Live in an old house and in the next few weeks I plan to remove all the insulation and replace with 12" (6" in joists with 6" on top but perpendicular).

Before doing that I want to put in some attic rafter vents.

Please see the following image of what I am talking about.

[broken link removed][broken link removed]

Attic rafter vents help maintain constant airflow from soffit vents through the attic to the ridge vent. High moisture resistance means long life performance. The attic rafter features break-resistance and lightweight rigidity for ease of installation and fits 24" rafters or snaps in half for 16" rafter spacing.

Q. Does anyone know of anywhere in Laois/Tipperary where I can purchase these? If not those locations then anywhere in Ireland?

Anyone who has used these, could you post negative/positive experience? 

Thanks.


----------



## laoisfan (28 Oct 2010)

http://insulationireland.com/index.php?option=com_content&task=view&id=48&Itemid=48

Perhaps I should have taken my time searching before posting thread - apologies.
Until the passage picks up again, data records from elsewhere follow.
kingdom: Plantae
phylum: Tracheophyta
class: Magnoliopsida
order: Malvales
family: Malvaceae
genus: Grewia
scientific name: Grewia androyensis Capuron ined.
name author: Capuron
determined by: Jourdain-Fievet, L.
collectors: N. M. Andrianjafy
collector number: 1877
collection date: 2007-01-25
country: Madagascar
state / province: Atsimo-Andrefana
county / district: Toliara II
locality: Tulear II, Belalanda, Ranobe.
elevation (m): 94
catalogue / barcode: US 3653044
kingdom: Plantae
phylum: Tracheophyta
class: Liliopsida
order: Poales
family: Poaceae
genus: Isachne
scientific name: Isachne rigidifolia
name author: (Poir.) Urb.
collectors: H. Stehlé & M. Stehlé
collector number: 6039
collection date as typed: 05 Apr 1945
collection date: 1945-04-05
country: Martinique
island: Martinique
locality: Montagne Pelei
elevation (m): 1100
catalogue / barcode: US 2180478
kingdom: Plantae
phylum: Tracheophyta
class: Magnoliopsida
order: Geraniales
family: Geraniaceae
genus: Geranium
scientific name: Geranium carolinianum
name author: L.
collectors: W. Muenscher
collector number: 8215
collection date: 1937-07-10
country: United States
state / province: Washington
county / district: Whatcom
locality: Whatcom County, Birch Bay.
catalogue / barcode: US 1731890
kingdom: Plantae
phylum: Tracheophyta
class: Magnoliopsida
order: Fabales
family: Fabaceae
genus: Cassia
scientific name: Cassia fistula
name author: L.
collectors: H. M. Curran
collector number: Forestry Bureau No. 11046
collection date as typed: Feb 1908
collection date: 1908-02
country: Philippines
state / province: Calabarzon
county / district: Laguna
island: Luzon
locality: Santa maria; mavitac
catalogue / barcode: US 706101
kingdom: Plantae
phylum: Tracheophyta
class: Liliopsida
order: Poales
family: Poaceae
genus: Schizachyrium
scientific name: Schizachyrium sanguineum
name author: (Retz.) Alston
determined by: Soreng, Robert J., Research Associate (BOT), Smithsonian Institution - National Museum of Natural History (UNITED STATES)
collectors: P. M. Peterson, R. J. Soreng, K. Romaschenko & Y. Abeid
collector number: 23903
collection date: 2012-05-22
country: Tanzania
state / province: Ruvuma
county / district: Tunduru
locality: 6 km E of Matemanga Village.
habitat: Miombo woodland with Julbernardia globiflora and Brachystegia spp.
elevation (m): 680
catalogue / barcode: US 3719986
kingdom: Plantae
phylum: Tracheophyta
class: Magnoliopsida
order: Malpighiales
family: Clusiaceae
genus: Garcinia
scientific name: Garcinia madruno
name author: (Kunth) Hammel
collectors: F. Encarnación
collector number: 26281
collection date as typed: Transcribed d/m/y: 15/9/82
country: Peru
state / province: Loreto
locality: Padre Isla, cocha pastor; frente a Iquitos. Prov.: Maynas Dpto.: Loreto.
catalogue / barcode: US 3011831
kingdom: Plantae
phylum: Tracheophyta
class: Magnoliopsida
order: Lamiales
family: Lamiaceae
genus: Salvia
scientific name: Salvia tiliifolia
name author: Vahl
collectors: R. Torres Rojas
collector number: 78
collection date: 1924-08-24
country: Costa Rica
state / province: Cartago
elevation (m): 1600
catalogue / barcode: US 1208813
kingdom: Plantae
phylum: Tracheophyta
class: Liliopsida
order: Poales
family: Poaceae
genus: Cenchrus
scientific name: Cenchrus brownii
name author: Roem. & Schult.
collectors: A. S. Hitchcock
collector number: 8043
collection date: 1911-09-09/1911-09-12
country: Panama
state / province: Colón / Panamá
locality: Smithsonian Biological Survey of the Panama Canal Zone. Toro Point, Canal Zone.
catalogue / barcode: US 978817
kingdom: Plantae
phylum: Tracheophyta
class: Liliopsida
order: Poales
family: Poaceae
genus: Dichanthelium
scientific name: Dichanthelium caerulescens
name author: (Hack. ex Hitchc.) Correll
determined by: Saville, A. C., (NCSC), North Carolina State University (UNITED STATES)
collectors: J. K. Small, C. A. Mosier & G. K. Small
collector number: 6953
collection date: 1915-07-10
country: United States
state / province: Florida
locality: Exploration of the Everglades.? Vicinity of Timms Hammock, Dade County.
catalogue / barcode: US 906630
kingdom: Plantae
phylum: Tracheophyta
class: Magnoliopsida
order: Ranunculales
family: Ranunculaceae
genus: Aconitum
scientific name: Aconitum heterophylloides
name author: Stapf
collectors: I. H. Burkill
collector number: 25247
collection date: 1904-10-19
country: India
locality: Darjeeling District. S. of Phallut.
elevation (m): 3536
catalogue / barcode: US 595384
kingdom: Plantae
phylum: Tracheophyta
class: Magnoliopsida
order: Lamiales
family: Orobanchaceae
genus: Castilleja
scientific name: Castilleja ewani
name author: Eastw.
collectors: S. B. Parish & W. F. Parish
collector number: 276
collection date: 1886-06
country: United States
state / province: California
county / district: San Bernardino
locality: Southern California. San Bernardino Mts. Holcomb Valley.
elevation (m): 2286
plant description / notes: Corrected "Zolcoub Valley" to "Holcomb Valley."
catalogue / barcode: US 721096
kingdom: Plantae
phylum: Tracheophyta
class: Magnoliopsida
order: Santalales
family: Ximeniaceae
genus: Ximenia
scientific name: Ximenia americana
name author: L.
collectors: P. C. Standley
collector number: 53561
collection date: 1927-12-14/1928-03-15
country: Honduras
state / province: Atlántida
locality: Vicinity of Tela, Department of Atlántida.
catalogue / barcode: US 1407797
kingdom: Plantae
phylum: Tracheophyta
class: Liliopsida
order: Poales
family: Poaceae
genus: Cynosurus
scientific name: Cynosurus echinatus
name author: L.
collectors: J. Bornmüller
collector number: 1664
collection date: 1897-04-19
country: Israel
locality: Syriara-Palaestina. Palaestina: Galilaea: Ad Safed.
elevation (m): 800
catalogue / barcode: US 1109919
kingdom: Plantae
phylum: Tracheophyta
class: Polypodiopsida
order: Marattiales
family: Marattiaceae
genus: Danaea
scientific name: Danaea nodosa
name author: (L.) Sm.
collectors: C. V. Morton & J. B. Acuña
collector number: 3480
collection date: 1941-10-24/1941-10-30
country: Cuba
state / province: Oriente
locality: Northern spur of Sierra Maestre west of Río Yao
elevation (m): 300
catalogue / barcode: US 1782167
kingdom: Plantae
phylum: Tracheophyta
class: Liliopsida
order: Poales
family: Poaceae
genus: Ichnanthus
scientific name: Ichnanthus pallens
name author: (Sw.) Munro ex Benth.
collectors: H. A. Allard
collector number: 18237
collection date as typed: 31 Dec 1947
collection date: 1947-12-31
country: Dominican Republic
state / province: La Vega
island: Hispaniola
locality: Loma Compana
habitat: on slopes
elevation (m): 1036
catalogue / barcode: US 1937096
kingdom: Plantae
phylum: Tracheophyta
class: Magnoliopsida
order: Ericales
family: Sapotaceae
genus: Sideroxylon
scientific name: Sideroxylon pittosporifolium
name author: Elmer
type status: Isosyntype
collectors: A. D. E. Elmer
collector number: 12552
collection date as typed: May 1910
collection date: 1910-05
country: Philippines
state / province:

This company is located behind the Red Cow Hotel - their number is (01) 450 2958 if anyone is interested.
Usually they sell per box (75 sheets per box) but if people require only a specific number they may have open boxes (best to ring though to confirm).
The lady I was speaking to quoted me €1.20 per sheet so do the maths for a box.

Thanks!


----------



## buyingabroad (4 Feb 2011)

I have a few of these to spare. They work well in ensuring air gets through and into the attic.


----------